Triage a failed VR test Triaging False Positives When a diff fires, work the triage tree: same image on re-run (flake → stability checklist), differs by machine (env drift → pin Docker image), differs per browser (browser-specific → per-browser baselines), differs CI vs local (always capture inside Docker).
Keep the suite healthy long-term VR Debt & Hygiene Run quarterly hygiene: prune orphan PNGs, fix drifting baselines at the root cause, cull whole-page shots covered by component shots, and walk the suite with the team to retire tests that haven't caught a regression in 6 months.
Apply this to a Drupal/DDEV site Drupal & DDEV Procedure Use storage-state authentication (.auth/admin.json, gitignored). Set baseURL to DDEV_PRIMARY_URL with ignoreHTTPSErrors and run inside ddev exec. Clear Drupal cache once before the suite, never between individual tests.
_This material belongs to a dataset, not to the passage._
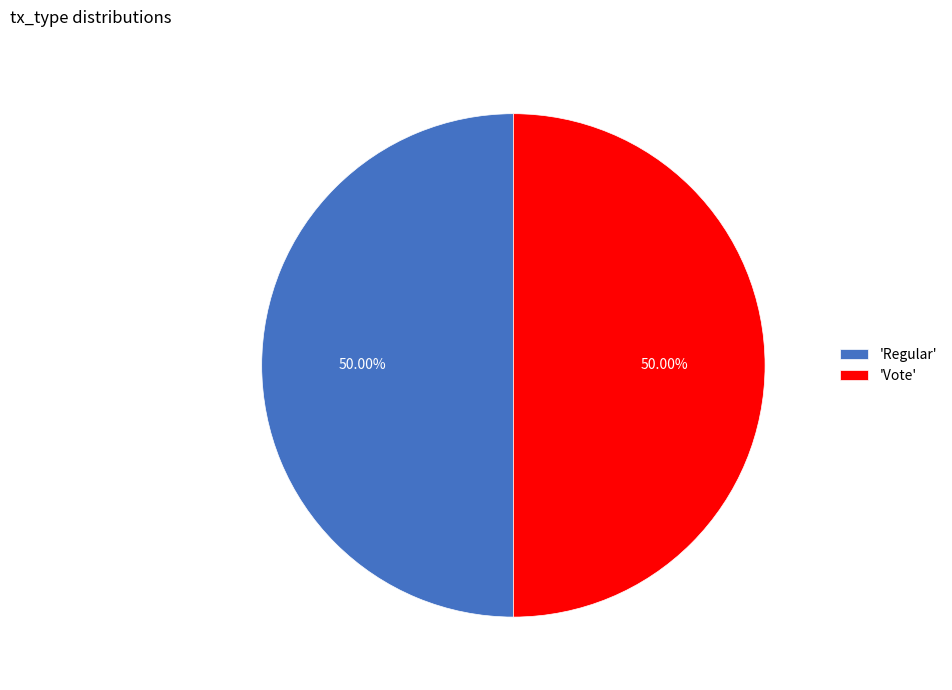

Do 'Vote' and 'Regular' together represent more than half of the pie?

Yes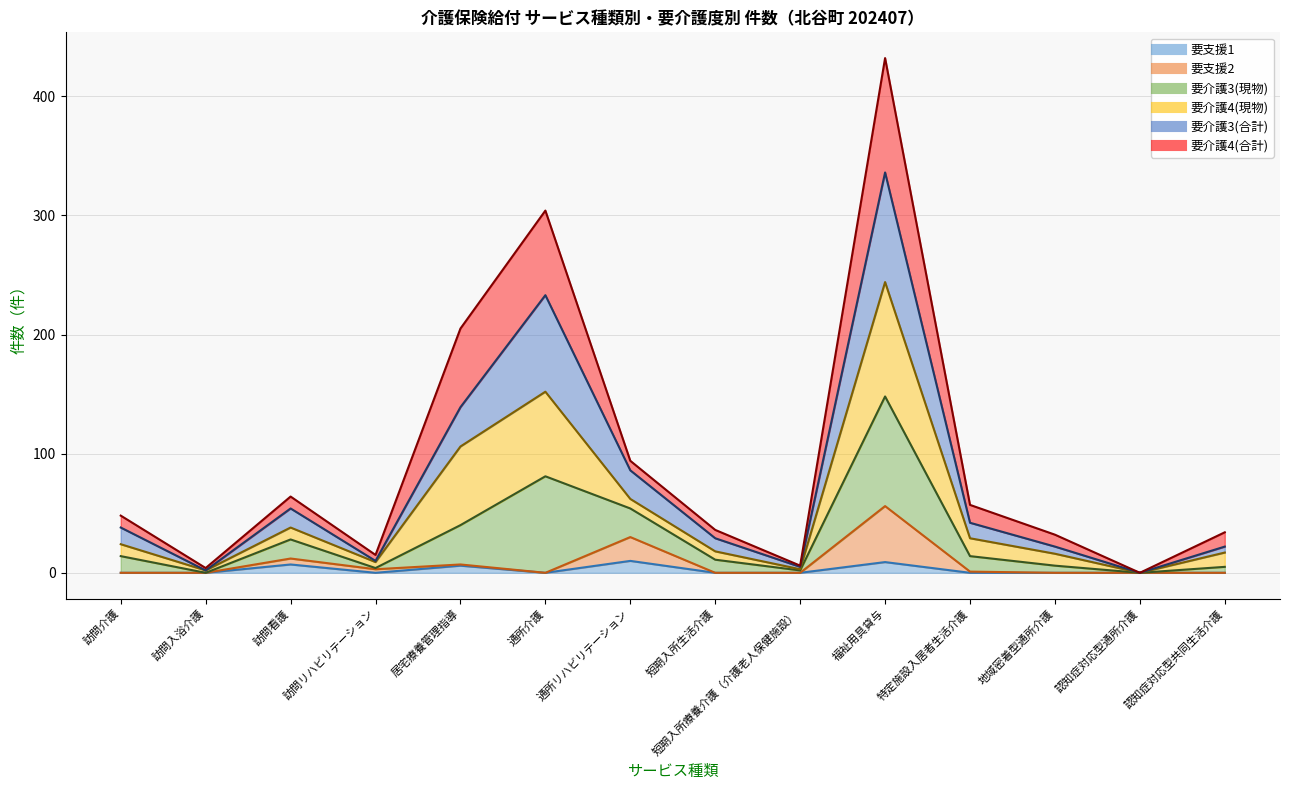

Where is the first local maximum for 要支援1?

訪問看護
Mask time, counters, contextual links, and Big Pipe placeholders.
Avoid common procedural mistakes Anti-Patterns The most destructive VR anti-patterns are: bulk --update-snapshots as the default response to failures, capturing on host and comparing in CI, bumping threshold to silence flakes, and committing .auth/ session files.
Plan a sane VR program from scratch Reference Program Build a 4-tier program: Tier 1 smoke set (~15 baselines); Tier 2 component set (~50 baselines against fixture routes); Tier 3 theme variants (~20 baselines, conditional); Tier 4 cross-browser (~10 baselines, nightly). Total: ~95 baselines, ~5 minutes locally.